#### [PASSAGE GIVEN]
They were great friends but something was always missing for Dalis sexually and a few years into the marriage she began going to lesbian bars and making friends in the gay community, imagining that she could have affairs and remain with James. "I knew [James and I] had a great connection so for me the issue was who I was going to have sex with." What she didn't anticipate was how she would feel on a non-sexual level. Her first affair with a woman was an epiphany. "The things James and I had talked about and the way we were with each other had been so satisfying until I found it with another woman. It was so much more enriching, deep and connected, and then the whole sexual thing fell into place."
Within months she had met and fallen in love with her present girlfriend. "It's the intimacy. She kind of reminds me of my husband but our daily life, the chores and how we truly enjoy hanging out with each other, it is everything I had in my marriage but so much more," she says. "The ideal situation now would be for my girlfriend and I to live happily ever after and for my husband to maintain a close relationship to both of us. I've even talked to him about the possibility of donating sperm and he's agreed." But the breakup wasn't entirely painless. "He decided to love and support me through it but it was very hard on James because he didn't have a choice," says Dalis. "I felt terribly guilty about that. But I think it would have been really hard for him if it had been a guy."
Bill Hollins, whose wife Gill left him for another woman after ten years, agrees. "It made it easier that it was a woman. I think I'd have been jealous of another man. The chances are I'd have felt more wounded and made to feel small because then you make comparisons, don't you?" In Bill's case the breakup was relatively painless, emotionally, even though they had been together a long time. The children also adapted very quickly. "The new partner had been on the scene for a while as a visitor to the house and they liked her, so when their mum moved in with her they just went along and set up their own little bedrooms," says Bill. "I don't think they knew what gay meant. The women made it their business to tell them and to explain that, you know, there's nothing wrong with it." Bill's parents had a harder time. "In the end I had to say, `Look, Mum, they're not dangerous!"
Marci, 27, told her husband Sean that she was bisexual when they first met. It was what she believed. "I didn't realise that you could identify as lesbian and still wear stockings and makeup and skirts and all those things until I learned about the concept of being `femme'," she says. "You start off saying, `I am flexible.' Then you say, `I have lots of gay friends.' Then you say, `I'm bisexual.' And finally you say, `Oh my God! I'm a lesbian!'" Marci's epiphany came when Sean accepted a job that took him away from home for nine months and she met a woman and had an affair. At first he didn't mind. "In fact, he really liked her and they are still good friends. I have been out with about three other women and we'd all go out to dinner and it would be like he had two dates. But as my girlfriends got more and more butch he lost patience with it. When your date looks like she could kick his ass, it's a bit different."

[Data records]
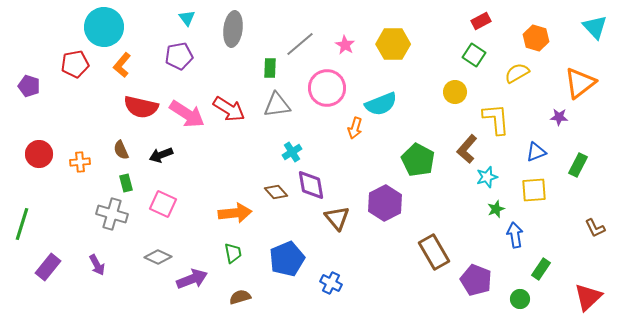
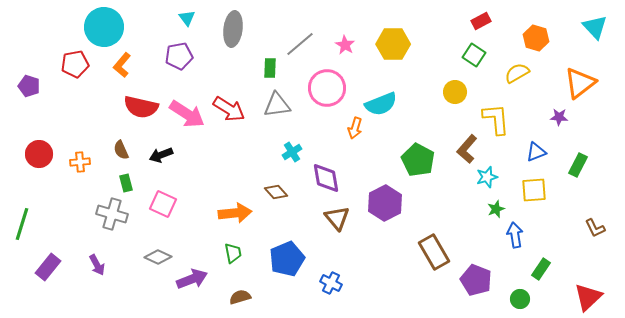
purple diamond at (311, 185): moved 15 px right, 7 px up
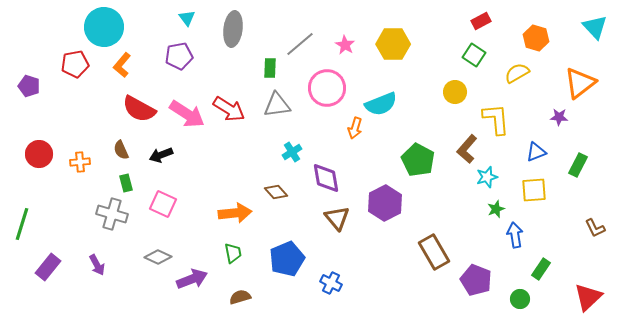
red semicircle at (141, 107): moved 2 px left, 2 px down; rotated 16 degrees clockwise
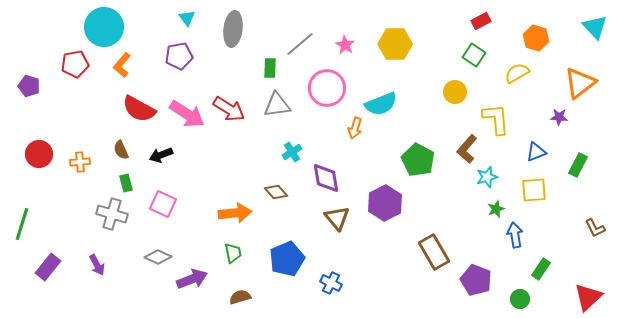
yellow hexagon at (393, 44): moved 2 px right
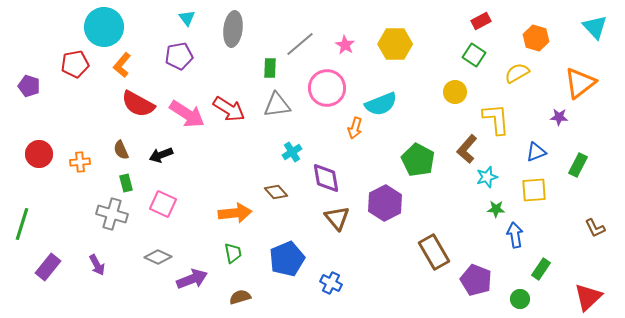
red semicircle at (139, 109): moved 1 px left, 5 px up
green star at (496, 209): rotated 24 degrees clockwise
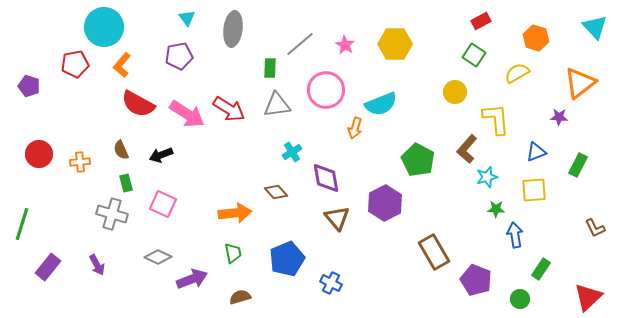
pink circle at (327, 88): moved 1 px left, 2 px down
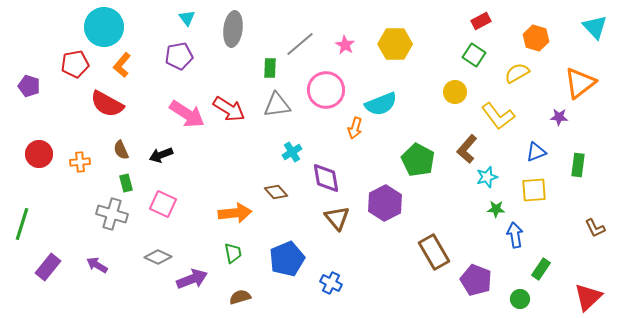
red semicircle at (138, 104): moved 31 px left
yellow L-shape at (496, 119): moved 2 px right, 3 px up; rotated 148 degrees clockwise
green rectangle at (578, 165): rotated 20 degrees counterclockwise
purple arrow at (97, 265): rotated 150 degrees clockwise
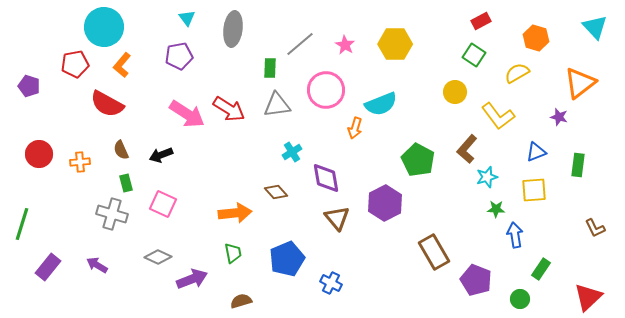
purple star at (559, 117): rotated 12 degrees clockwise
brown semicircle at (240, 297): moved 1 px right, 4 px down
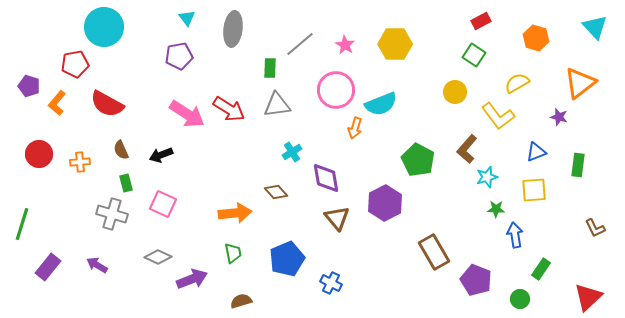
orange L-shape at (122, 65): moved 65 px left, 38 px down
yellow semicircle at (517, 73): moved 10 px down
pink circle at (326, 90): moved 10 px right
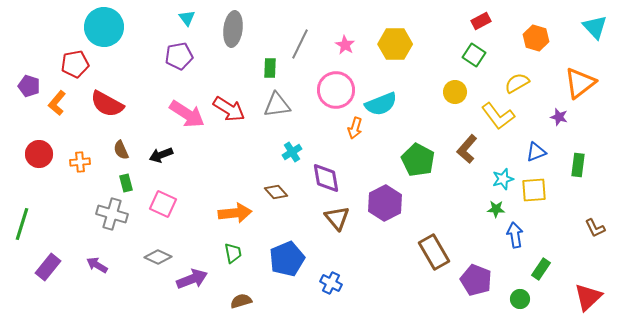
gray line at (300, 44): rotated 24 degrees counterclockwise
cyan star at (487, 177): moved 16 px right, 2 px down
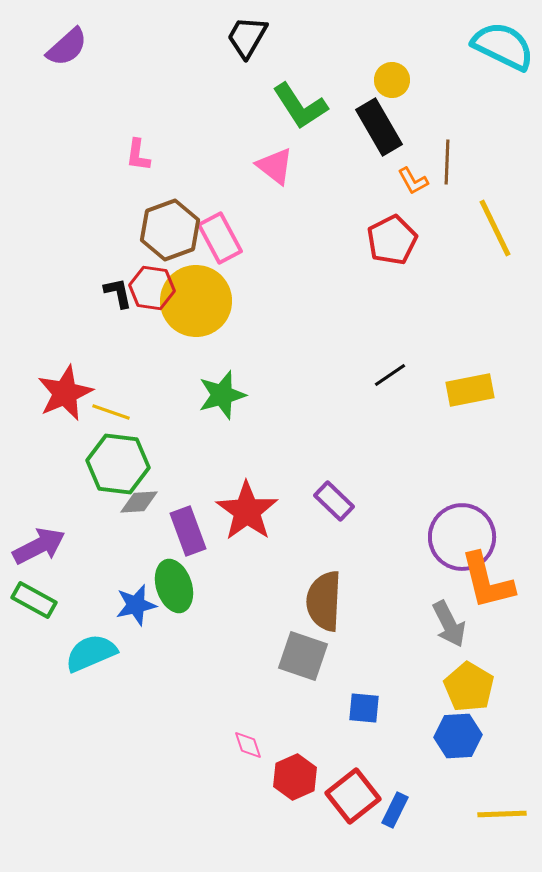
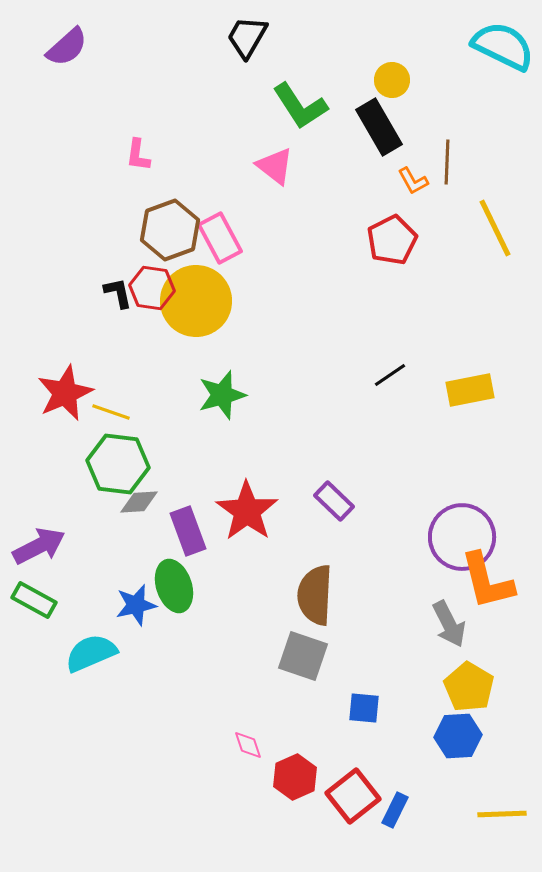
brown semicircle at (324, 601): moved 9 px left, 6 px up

#### [WORK TO DO]
According to the article, how long was Sean's job to keep him away from home? These lines have no connection to the article.

#### [EXERCISE ANSWER]
Nine months.